FINRA Plans to Onboard Terminated Workers from Crypto Firms to “Bulk up” Capabilities
More companies are letting staff go to survive this troubling time, and thousands of people have lost their jobs. FINRA plans to expand its reach to monitor crypto compliments its move to onboard employees terminated from these crypto firms. Speaking at a trading industry conference, the FINRA President talked about the agency’s members approved to trade digital asset securities. Cook added that some members have access to crypto products while others with registered representatives with externally crypto-related businesses.
According to Cook, the regulatory authority is considering cross-market surveillance across blockchains. Additionally, FINRA is working on verification techniques for digital assets. He noted that the extension into digital assets requires more hands, hereby calling on those impacted by the layoffs.

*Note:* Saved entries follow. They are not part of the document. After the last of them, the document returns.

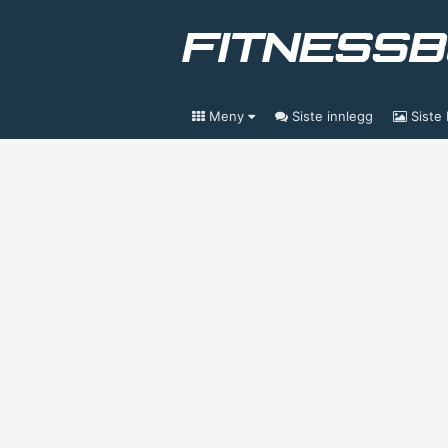
Meny
Siste innlegg
Siste 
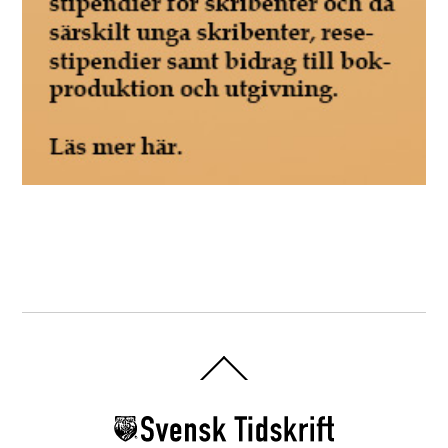
Back
To
Top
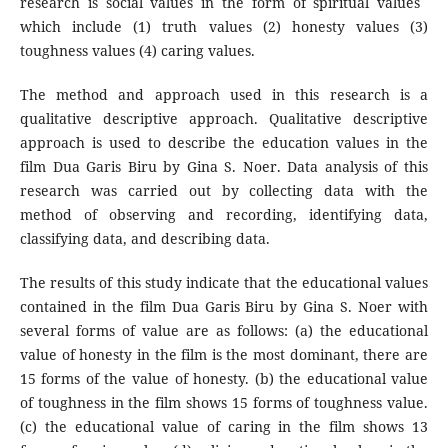
research is social values ​​in the form of spiritual values ​​
which include (1) truth values (2) honesty values (3)
toughness values (4) caring values.
The method and approach used in this research is a
qualitative descriptive approach. Qualitative descriptive
approach is used to describe the education values ​​in the
film Dua Garis Biru by Gina S. Noer. Data analysis of this
research was carried out by collecting data with the
method of observing and recording, identifying data,
classifying data, and describing data.
The results of this study indicate that the educational values
​​contained in the film Dua Garis Biru by Gina S. Noer with
several forms of value are as follows: (a) the educational
value of honesty in the film is the most dominant, there are
15 forms of the value of honesty. (b) the educational value
of toughness in the film shows 15 forms of toughness value.
(c) the educational value of caring in the film shows 13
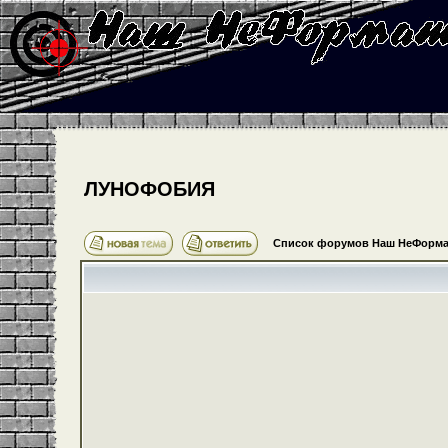
ЛУНОФОБИЯ
Список форумов Наш НеФорма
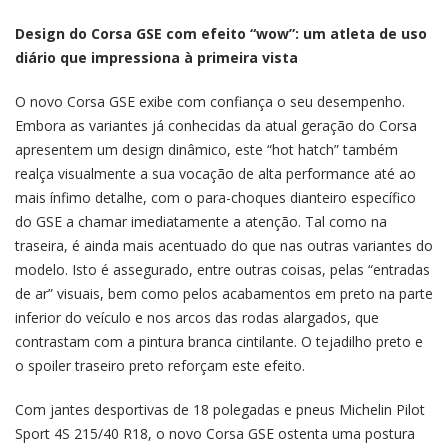
Design do Corsa GSE com efeito “wow”: um atleta de uso
diário que impressiona à primeira vista
O novo Corsa GSE exibe com confiança o seu desempenho.
Embora as variantes já conhecidas da atual geração do Corsa
apresentem um design dinâmico, este “hot hatch” também
realça visualmente a sua vocação de alta performance até ao
mais ínfimo detalhe, com o para-choques dianteiro específico
do GSE a chamar imediatamente a atenção. Tal como na
traseira, é ainda mais acentuado do que nas outras variantes do
modelo. Isto é assegurado, entre outras coisas, pelas “entradas
de ar” visuais, bem como pelos acabamentos em preto na parte
inferior do veículo e nos arcos das rodas alargados, que
contrastam com a pintura branca cintilante. O tejadilho preto e
o spoiler traseiro preto reforçam este efeito.
Com jantes desportivas de 18 polegadas e pneus Michelin Pilot
Sport 4S 215/40 R18, o novo Corsa GSE ostenta uma postura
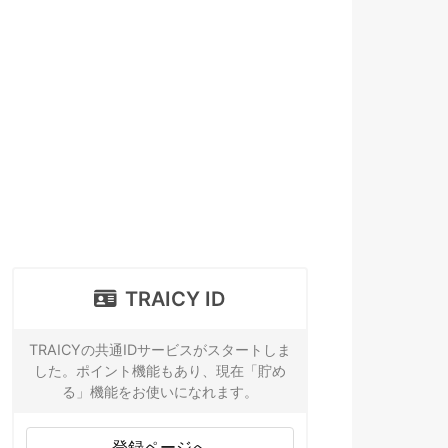
TRAICY ID
TRAICYの共通IDサービスがスタートしま
した。ポイント機能もあり、現在「貯め
る」機能をお使いになれます。
登録ページへ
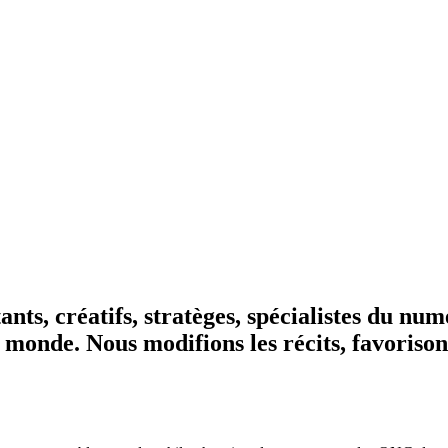
s, créatifs, stratèges, spécialistes du numé
le monde. Nous modifions les récits, favoriso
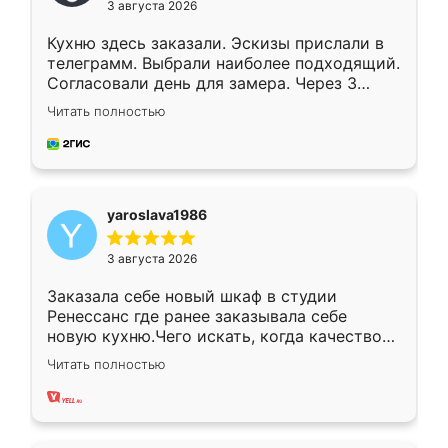
3 августа 2026
Кухню здесь заказали. Эскизы прислали в
телеграмм. Выбрали наиболее подходящий.
Согласовали день для замера. Через 3
недели кухня была уже готова. Остались
Читать полностью
довольны работой. Спасибо Ренессанс
мебель за качественную работу!
yaroslava1986
3 августа 2026
Заказала себе новый шкаф в студии
Ренессанс где ранее заказывала себе
новую кухню.Чего искать, когда качеством
вполне довольна. Служит кухня уже почти
Читать полностью
два года, нареканий нет.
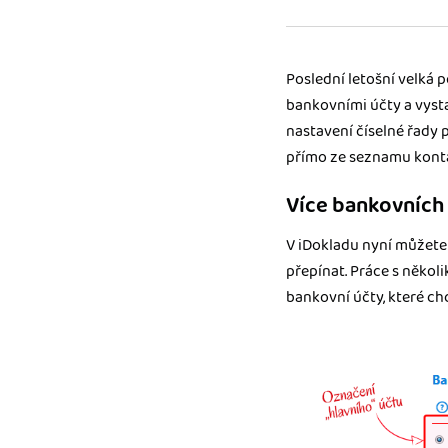
Výkazy pro úřady
Užívejte, že máte podkl
Poslední letošní velká 
úřad v naprostém pořá
bankovními účty a vyst
nastavení číselné řady 
Propojení na další sy
Nechte iDoklad pracovat
přímo ze seznamu kont
propojení s e-shopem, b
Více bankovních
V iDokladu nyní můžete 
přepínat. Práce s někol
bankovní účty, které ch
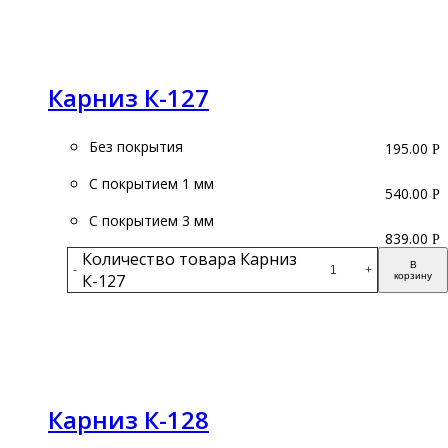
Подробнее
Карниз К-127
Без покрытия
195.00
Р
С покрытием 1 мм
540.00
Р
С покрытием 3 мм
839.00
Р
Количество товара Карниз
В
-
+
К-127
корзину
Подробнее
Карниз К-128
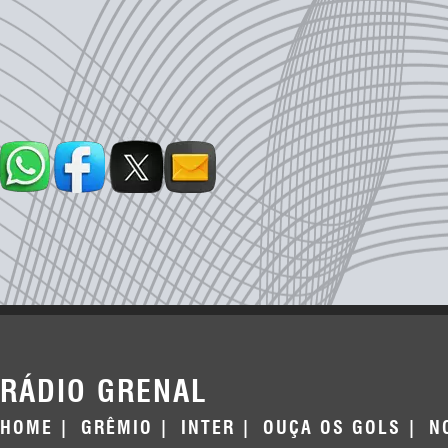
RÁDIO GRENAL
HOME
GRÊMIO
INTER
OUÇA OS GOLS
N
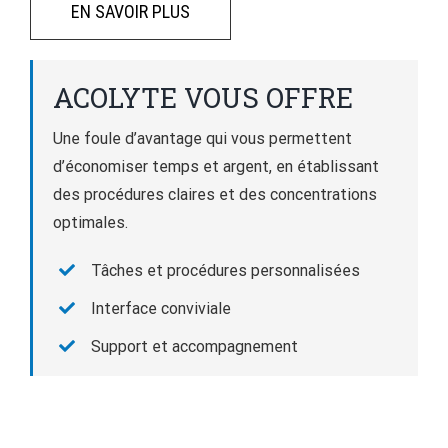
EN SAVOIR PLUS
ACOLYTE VOUS OFFRE
Une foule d’avantage qui vous permettent
d’économiser temps et argent, en établissant
des procédures claires et des concentrations
optimales.
Tâches et procédures personnalisées
Interface conviviale
Support et accompagnement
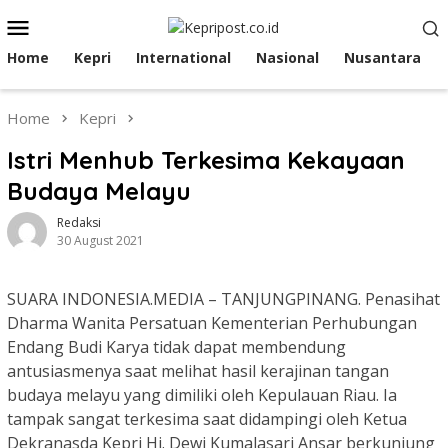
Skip
Mobile
to
Menu
content
Home
Kepri
International
Nasional
Nusantara
Home
Kepri
Istri Menhub Terkesima Kekayaan
Budaya Melayu
Redaksi
30 August 2021
SUARA INDONESIA.MEDIA – TANJUNGPINANG. Penasihat
Dharma Wanita Persatuan Kementerian Perhubungan
Endang Budi Karya tidak dapat membendung
antusiasmenya saat melihat hasil kerajinan tangan
budaya melayu yang dimiliki oleh Kepulauan Riau. Ia
tampak sangat terkesima saat didampingi oleh Ketua
Dekranasda Kepri Hj. Dewi Kumalasari Ansar berkunjung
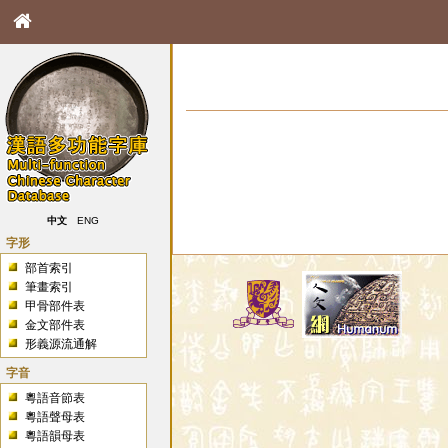
中文
ENG
字形
部首索引
筆畫索引
甲骨部件表
金文部件表
形義源流通解
字音
粵語音節表
粵語聲母表
粵語韻母表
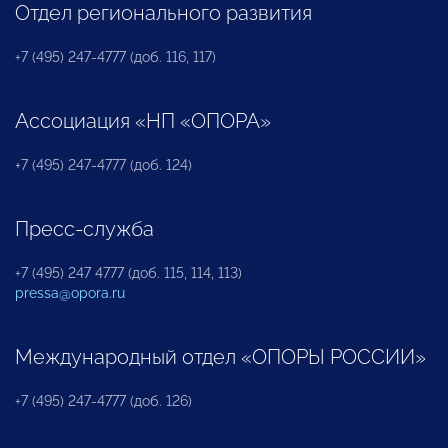
Отдел регионального развития
+7 (495) 247-4777 (доб. 116, 117)
Ассоциация «НП «ОПОРА»
+7 (495) 247-4777 (доб. 124)
Пресс-служба
+7 (495) 247 4777 (доб. 115, 114, 113)
pressa@opora.ru
Международный отдел «ОПОРЫ РОССИИ»
+7 (495) 247-4777 (доб. 126)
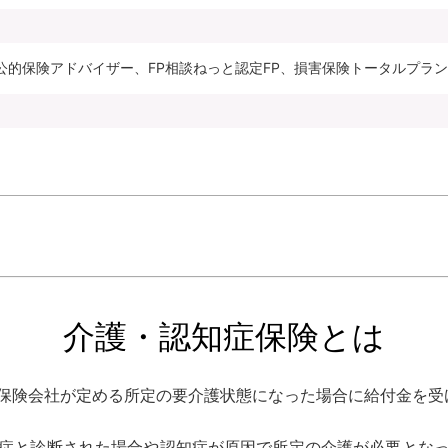
公的保険アドバイザー、FP相談ねっと認定FP、損害保険トータルプラ
介護・認知症保険とは
保険会社が定める所定の要介護状態になった場合に給付金を受
症と診断された場合や認知症が原因で所定の介護が必要とな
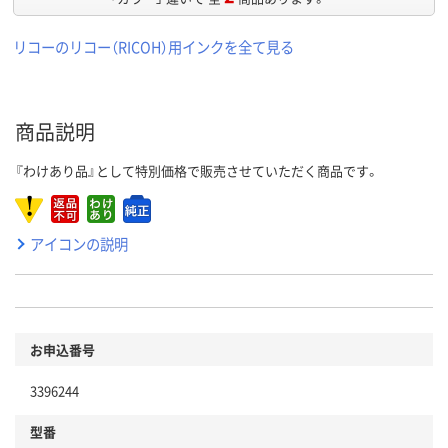
リコーのリコー（RICOH）用インクを全て見る
商品説明
『わけあり品』として特別価格で販売させていただく商品です。
アイコンの説明
お申込番号
3396244
型番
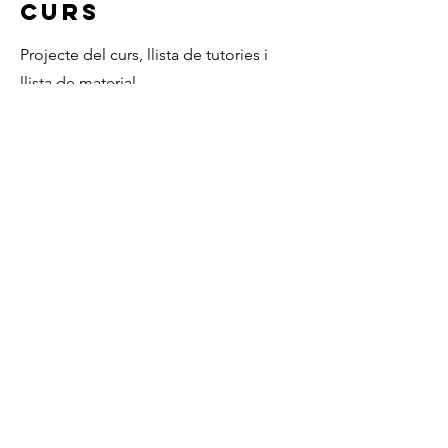
CURS
Projecte del curs, llista de tutories i
llista de material.
Documents
Contacte
Institut Jaume Almera
Carrer Rafart, 5
08339 Vilassar de Dalt
937531461
a8040564@xtec.cat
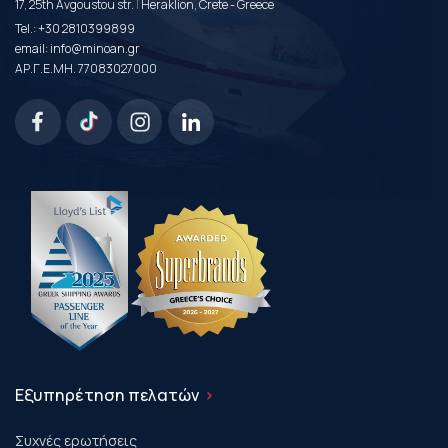
|
17, 25th Avgoustou str.
Heraklion, Crete - Greece
Tel.:
+30 2810399899
email:
info@minoan.gr
ΑΡ.Γ.Ε.ΜΗ. 77083027000
Εξυπηρέτηση πελατών
Συχνές ερωτήσεις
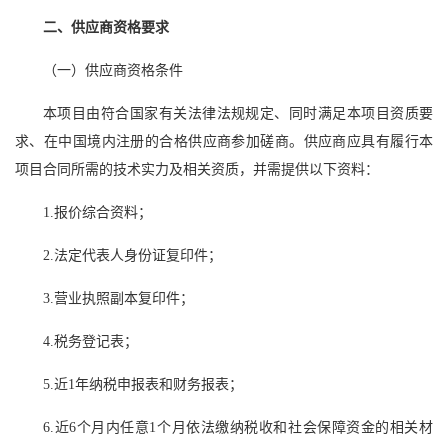
二、供应商资格要求
（一）供应商资格条件
本项目由符合国家有关法律法规规定、同时满足本项目资质要
求、在中国境内注册的合格供应商参加磋商。供应商应具有履行本
项目合同所需的技术实力及相关资质，并需提供以下资料：
1.报价综合资料；
2.法定代表人身份证复印件；
3.营业执照副本复印件；
4.税务登记表；
5.近1年纳税申报表和财务报表；
6.近6个月内任意1个月依法缴纳税收和社会保障资金的相关材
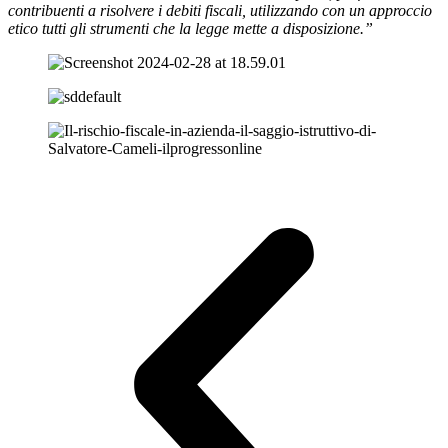
contribuenti a risolvere i debiti fiscali, utilizzando con un approccio
etico tutti gli strumenti che la legge mette a disposizione.”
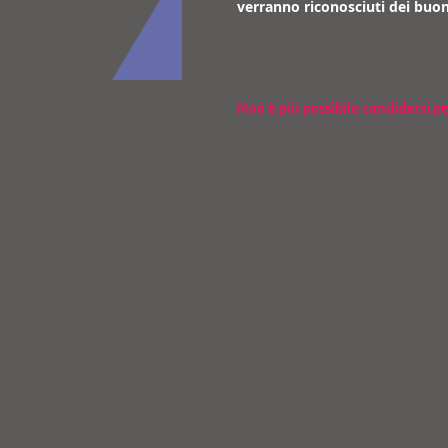
verranno riconosciuti dei buon
Non è più possibile candidarsi p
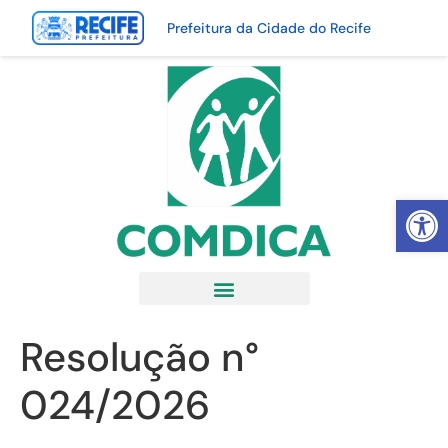
Prefeitura da Cidade do Recife
Abrir 
Resolução n°
024/2026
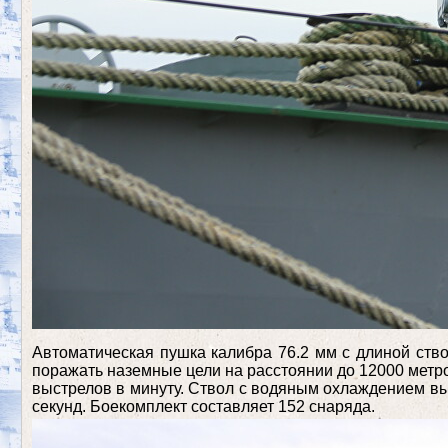
Автоматическая пушка калибра 76.2 мм с длиной ство
поражать наземные цели на расстоянии до 12000 метро
выстрелов в минуту. Ствол с водяным охлаждением вы
секунд. Боекомплект составляет 152 снаряда.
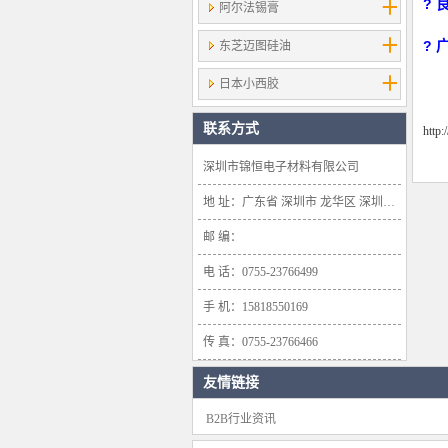
?
阿尔法锡膏
?
东芝迈图硅油
日本小西胶
联系方式
http
深圳市锦恒电子材料有限公司
地 址：广东省 深圳市 龙华区 深圳市龙华新区大浪办事处浪口社区华盛路134号雍景轩商业大厦1638号
邮 编：
电 话：0755-23766499
手 机：15818550169
传 真：0755-23766466
友情链接
B2B行业资讯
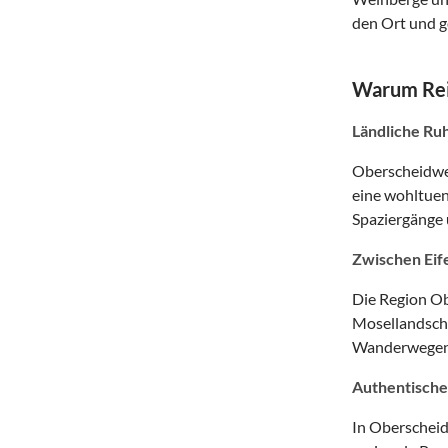
den Ort und g
Warum Reis
Ländliche Ruh
Oberscheidweil
eine wohltuen
Spaziergänge 
Zwischen Eife
Die Region Ob
Mosellandscha
Wanderwegen, 
Authentische
In Oberscheid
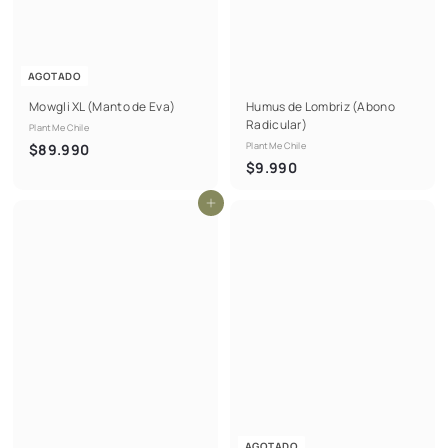
AGOTADO
Mowgli XL (Manto de Eva)
Humus de Lombriz (Abono
Radicular)
PlantMe Chile
$
PlantMe Chile
$89.990
$
$9.990
8
9
9
Agregar al carrito
.
.
9
9
9
9
0
0
AGOTADO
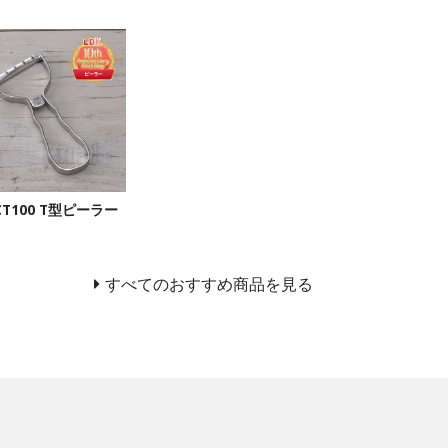
ECT100 T型ピーラー
すべてのおすすめ商品を見る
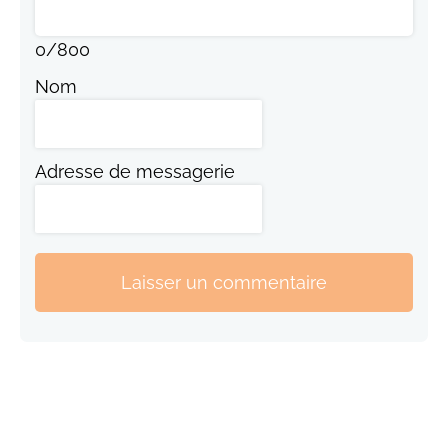
0
/
800
Nom
Adresse de messagerie
Laisser un commentaire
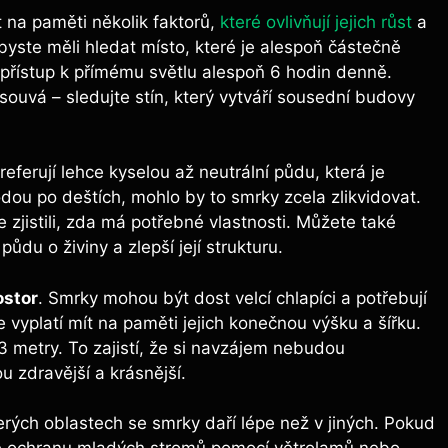
⁢ na paměti několik faktorů, ⁤
které ovlivňují jejich růst
a
 byste‍ měli ⁣hledat místo, které ⁢je ⁣alespoň ​částečně
⁤přístup ⁣k přímému světlu alespoň 6 hodin ⁤denně.
esouvá – sledujte stín, který vytváří sousední budovy
eferují⁢ lehce kyselou až⁢ neutrální půdu,⁤ která je
‌po deštích, mohlo ‍by ‌to⁢ smrky zcela zlikvidovat.
zjistili, zda má ⁣potřebné vlastnosti. Můžete také
ůdu o živiny a zlepší její strukturu.
ostor
. ⁣Smrky ⁤mohou být dost velcí chlapíci⁤ a potřebují
 vyplatí mít na paměti jejich konečnou⁢ výšku a šířku.
3 metry. To⁤ zajistí, že si navzájem nebudou
 zdravější a‌ krásnější.
erých oblastech se ⁣smrky⁤ daří lépe‌ než v jiných.​ Pokud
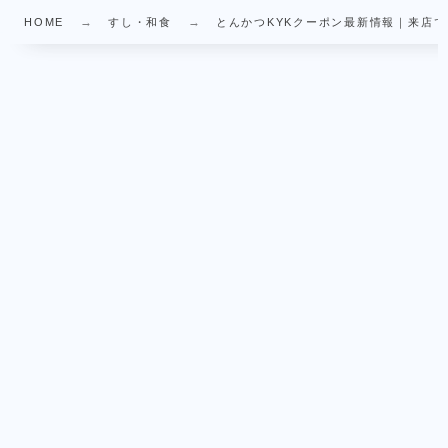
HOME
すし・和食
とんかつKYKクーポン最新情報｜来店で3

“We are already having to be engaged in the space and we think that as a result it’s appropriate for us to bulk up our capabilities there. Anybody who is getting laid off from a crypto platform and wants to work for FINRA, give me a call.”
Per FINRA’s website, the regulator has about 3,600 employees working together to execute the regulator’s primary assignment. Its principal focus is creating standards and ensuring rule complaints by brokers and broker-dealer firms in the US. Since its evolution in mind-2017, FINRA has become a reputable self-regulatory institution in America.